Complete parameter reference
完整参数说明
| Parameter | 参数 | Required | 是否必需 | Default | 默认值 | Meaning and when to change it | 含义与选择建议 |
|---|
--gene-sets | yes是 | none | Standard GMT file. Each row is set ID, description, then genes.标准 GMT 文件。每行依次为 set ID、description、多个基因 ID。 |
--gene-list | one input至少一种输入 | none | Gene list for ORA. Can be a one-column list or a TSV containing --id-column.ORA 使用的基因列表。可以是一列基因,也可以是包含 --id-column 的 TSV。 |
--ranked-genes | one input至少一种输入 | none | Ranked gene table for GSEA. Must contain gene IDs and numeric scores.GSEA 使用的排序基因表,必须包含基因 ID 和数值分数。 |
--background | recommended推荐 | none | ORA universe. Usually the tested or detectable gene universe from DE analysis.ORA 检验背景,通常是 DE 分析中实际被检验或可检测的基因集合。 |
--outdir, -o | yes是 | none | Dedicated output directory. Existing directories are refused unless --force is used.专用输出目录。目录已存在时默认拒绝运行,除非使用 --force。 |
--id-column | no否 | gene_id | Gene ID column in gene list, background, and ranked tables.gene list、background 和 ranked table 中的基因 ID 列名。 |
--score-column | no否 | score | Numeric score column in ranked genes, often signed statistic or signed log10 p-value.ranked genes 中的数值分数列,常用有方向的统计量或有方向的 log10 p 值。 |
--min-size | no否 | 2 | Minimum gene-set size after filtering. Raise to remove unstable very small sets.过滤后的最小基因集大小。调高可去除非常小、不稳定的集合。 |
--max-size | no否 | 500 | Maximum gene-set size after filtering. Lower to remove overly broad terms.过滤后的最大基因集大小。调低可去除过于宽泛的条目。 |
--pvalue-cutoff | no否 | 1 | Raw p-value cutoff for retained rows. Default keeps broad output for later filtering and reporting.保留结果行的 raw p-value 阈值。默认保留较宽结果,方便后续过滤和报告。 |
--padj-method | no否 | BH | ORA p-value adjustment method: holm, hochberg, hommel, bonferroni, BH, BY, fdr, or none.ORA 的 P 值校正方法:holm、hochberg、hommel、bonferroni、BH、BY、fdr 或 none。 |
--top-n | no否 | 20 | Number of terms drawn in the main plots. It does not change the full result tables.主图中绘制的条目数量;不会改变完整结果表。 |
--seed | no否 | 1 | Random seed for fgsea/GSEA-related steps.fgsea/GSEA 相关随机步骤的随机种子。 |
--force | no否 | off | Replace standard outputs inside an existing output directory.允许替换已有输出目录中的标准结果。 |
How it connects
如何接上下游
It consumes DE output and is collected by report-flow with --enrichment-out enrichment-out. In standard-flow, it runs when gene-set inputs are provided.

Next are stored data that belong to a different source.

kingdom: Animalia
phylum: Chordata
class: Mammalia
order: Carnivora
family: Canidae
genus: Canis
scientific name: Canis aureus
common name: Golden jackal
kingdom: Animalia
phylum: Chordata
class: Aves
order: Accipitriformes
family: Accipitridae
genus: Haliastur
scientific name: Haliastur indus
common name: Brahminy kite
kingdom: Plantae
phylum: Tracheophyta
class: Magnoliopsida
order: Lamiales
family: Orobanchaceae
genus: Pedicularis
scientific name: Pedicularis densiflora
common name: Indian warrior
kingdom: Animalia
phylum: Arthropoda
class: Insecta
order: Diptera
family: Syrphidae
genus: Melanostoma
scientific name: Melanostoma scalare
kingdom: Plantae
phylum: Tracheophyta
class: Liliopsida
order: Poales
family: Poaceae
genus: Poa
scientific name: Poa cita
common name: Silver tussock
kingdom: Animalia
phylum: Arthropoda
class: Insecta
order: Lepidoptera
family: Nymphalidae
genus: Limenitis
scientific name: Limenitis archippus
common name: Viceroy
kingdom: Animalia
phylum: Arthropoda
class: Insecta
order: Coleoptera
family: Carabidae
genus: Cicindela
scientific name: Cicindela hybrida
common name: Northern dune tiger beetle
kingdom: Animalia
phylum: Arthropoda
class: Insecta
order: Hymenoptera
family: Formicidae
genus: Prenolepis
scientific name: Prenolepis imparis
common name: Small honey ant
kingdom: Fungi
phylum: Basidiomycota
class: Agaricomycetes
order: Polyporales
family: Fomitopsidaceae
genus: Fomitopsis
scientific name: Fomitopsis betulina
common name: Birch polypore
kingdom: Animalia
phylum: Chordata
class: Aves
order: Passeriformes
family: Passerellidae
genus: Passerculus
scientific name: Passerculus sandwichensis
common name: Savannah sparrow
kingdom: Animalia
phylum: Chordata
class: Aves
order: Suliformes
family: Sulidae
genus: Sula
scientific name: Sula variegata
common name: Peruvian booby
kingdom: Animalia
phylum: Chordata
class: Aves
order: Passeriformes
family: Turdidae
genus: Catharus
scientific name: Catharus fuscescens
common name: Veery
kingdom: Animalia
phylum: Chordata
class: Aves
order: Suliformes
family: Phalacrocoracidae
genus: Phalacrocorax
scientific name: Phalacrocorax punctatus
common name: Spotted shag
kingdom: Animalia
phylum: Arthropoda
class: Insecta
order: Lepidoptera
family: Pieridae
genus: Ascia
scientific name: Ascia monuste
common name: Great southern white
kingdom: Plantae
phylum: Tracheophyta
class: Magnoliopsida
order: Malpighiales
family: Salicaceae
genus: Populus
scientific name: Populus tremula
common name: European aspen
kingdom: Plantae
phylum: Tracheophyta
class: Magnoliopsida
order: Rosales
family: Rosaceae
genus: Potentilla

它消费差异表达输出,并由报告流程通过 --enrichment-out enrichment-out 收集。在标准流程中,只要提供基因集输入,它就会运行。
Key outputs and limits
关键输出与边界
Outputs include ora_results.tsv, gsea_results.tsv, readable dotplots, original-style dotplots, ORA barplot, GSEA NES plot, enrichment curves, and plot provenance tables. Enrichment suggests biological hypotheses; it does not prove that a pathway is active.
输出包括 ora_results.tsv、gsea_results.tsv、可读气泡图、classic/original 风格气泡图、ORA 柱状图、GSEA NES 图、enrichment curves 和绘图溯源表。富集分析用于提出生物学假设,不等同于证明某条通路一定被激活。